By Ron Bousso
LONDON (Reuters) - BG Group's (L:BG) second-quarter earnings nearly halved as it took yet another hit from persistently weak crude prices though record oil and gas production limited the damage.
BG, which has accepted a $70 billion (44.88 billion pounds) takeover from Royal Dutch Shell (L:RDSa), on Friday reported a 19 percent rise in output during the quarter to 703,000 barrels of oil equivalent per day (boed).
The company increased its full-year output forecast to "the upper half" of its previous range of 650,000 to 690,000 boed.

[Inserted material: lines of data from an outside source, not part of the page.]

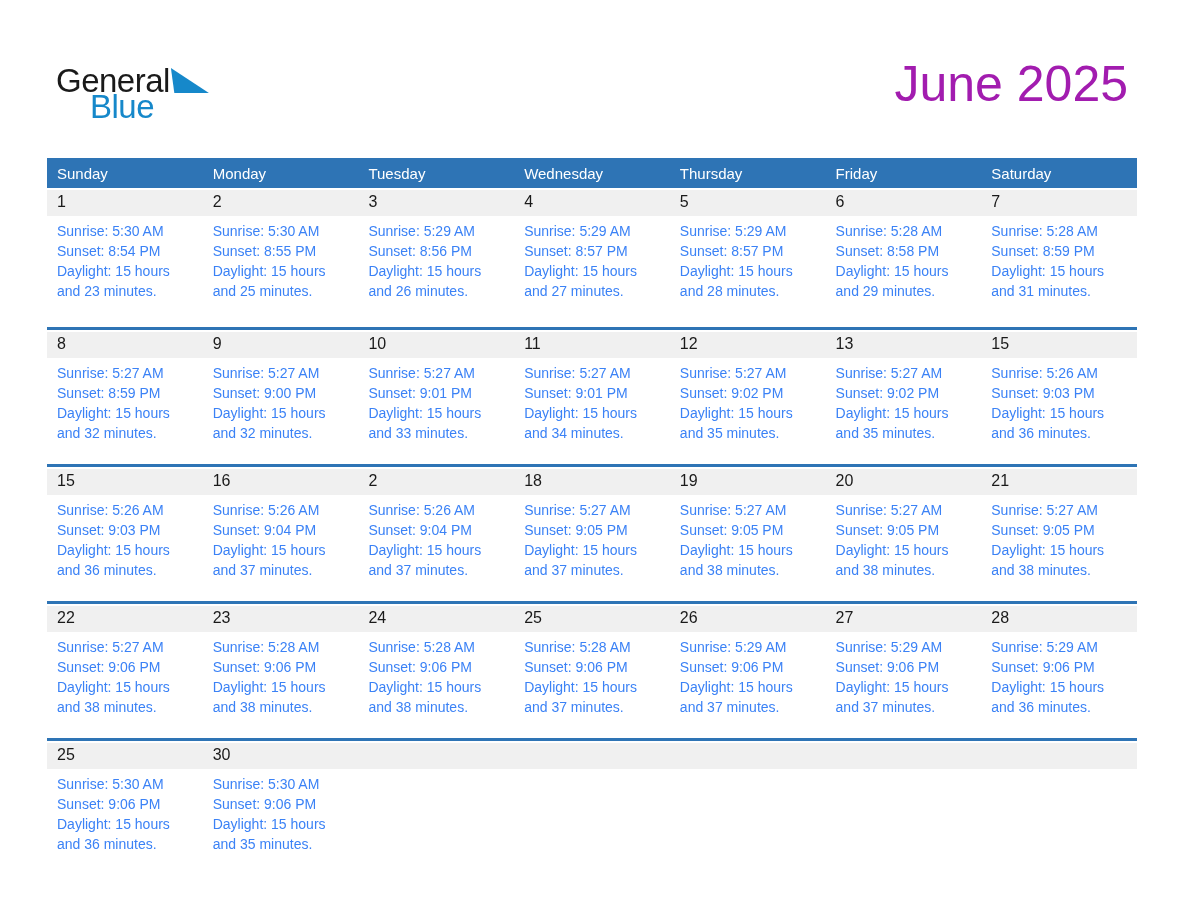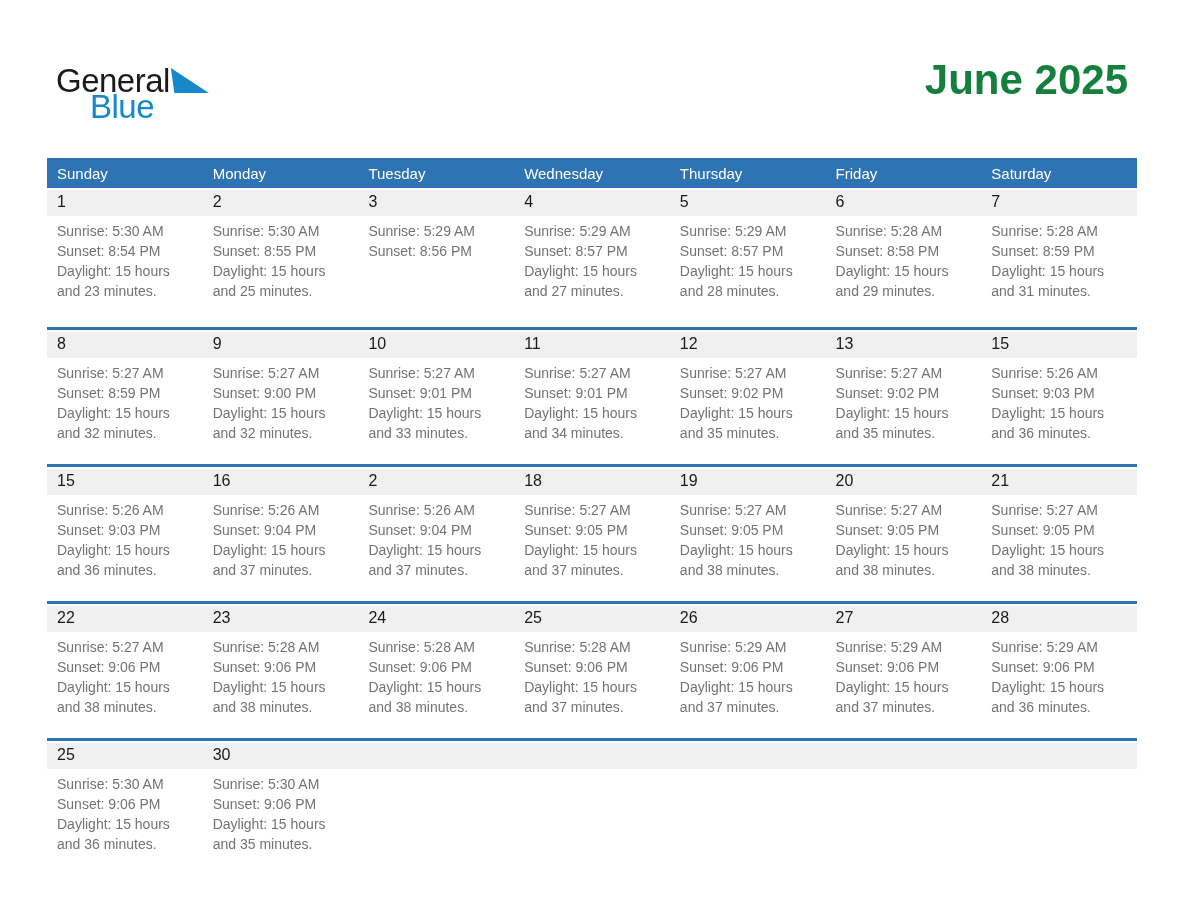--- a/index.html
+++ b/index.html
@@ -16,7 +16,7 @@
 
   
   .title-block { position:absolute; right:60px; top:56px; text-align:right; }
-  .page-title { font-size:42px; font-weight:700; color:#15803d; line-height:1.15; }
+  .page-title { font-size:50px; font-weight:400; color:#a21caf; line-height:1.15; }
   .page-subtitle { font-size:24px; font-weight:400; color:#1a1a1a; margin-top:10px; }
 
   

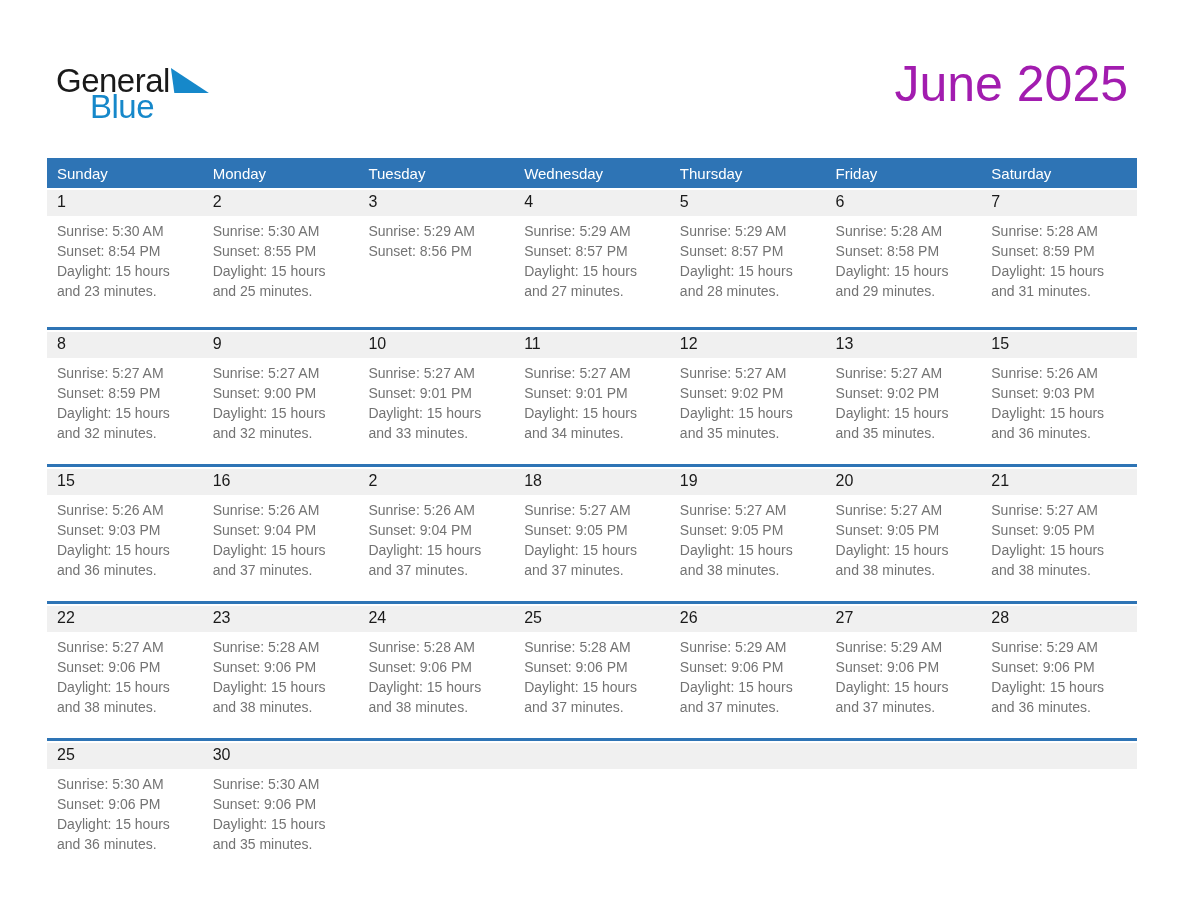--- a/index.html
+++ b/index.html
@@ -29,7 +29,7 @@
   .day-strip { display:grid; grid-template-columns:repeat(7,1fr); background:#f0f0f0; height:26px; margin-top:2px; }
   .day-num { font-size:16px; color:#1a1a1a; padding-left:10px; padding-top:3px; }
   .day-body-row { display:grid; grid-template-columns:repeat(7,1fr); }
-  .day-body { padding:5px 14px 0 10px; font-size:14px; line-height:20px; color:#737373; }
+  .day-body { padding:5px 14px 0 10px; font-size:14px; line-height:20px; color:#3b82f6; }
 </style>
 </head>
 <body>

"This performance reflects our actions to stabilise and de-risk the business and our teams remain focused on delivering
our 2015 commitments," said BG Chief Executive Helge Lund, who took over in February weeks before Shell's takeover bid.
Growth in the second quarter was driven by Australia and Brazil, where volumes in both more than doubled to an average of 80,000 barrels per day in Australia and 143,000 for Brazil.
BG has been boosting production from the Queensland Curtis liquefied national gas (LNG) facility in Australia, where the first LNG cargo from the second production train was shipped in July.
BG's core earnings dropped to $1.372 billion down 48 percent from a year earlier but above analysts' forecast of $1.328 billion, according to a consensus provided by the company.
BG maintained its dividend at 14.38 cents per share.
Oil prices averaged $60 a barrel in the second quarter of 2015, up about $5 a barrel from the previous quarter but down from $110 a barrel a year earlier.
The gas producer was forced to write off $6 billion of its business in the fourth quarter of 2014, following the slump in crude prices. This followed a string of production outlook cuts after its important gas and liquefied natural gas (LNG) business in Egypt performed disastrously.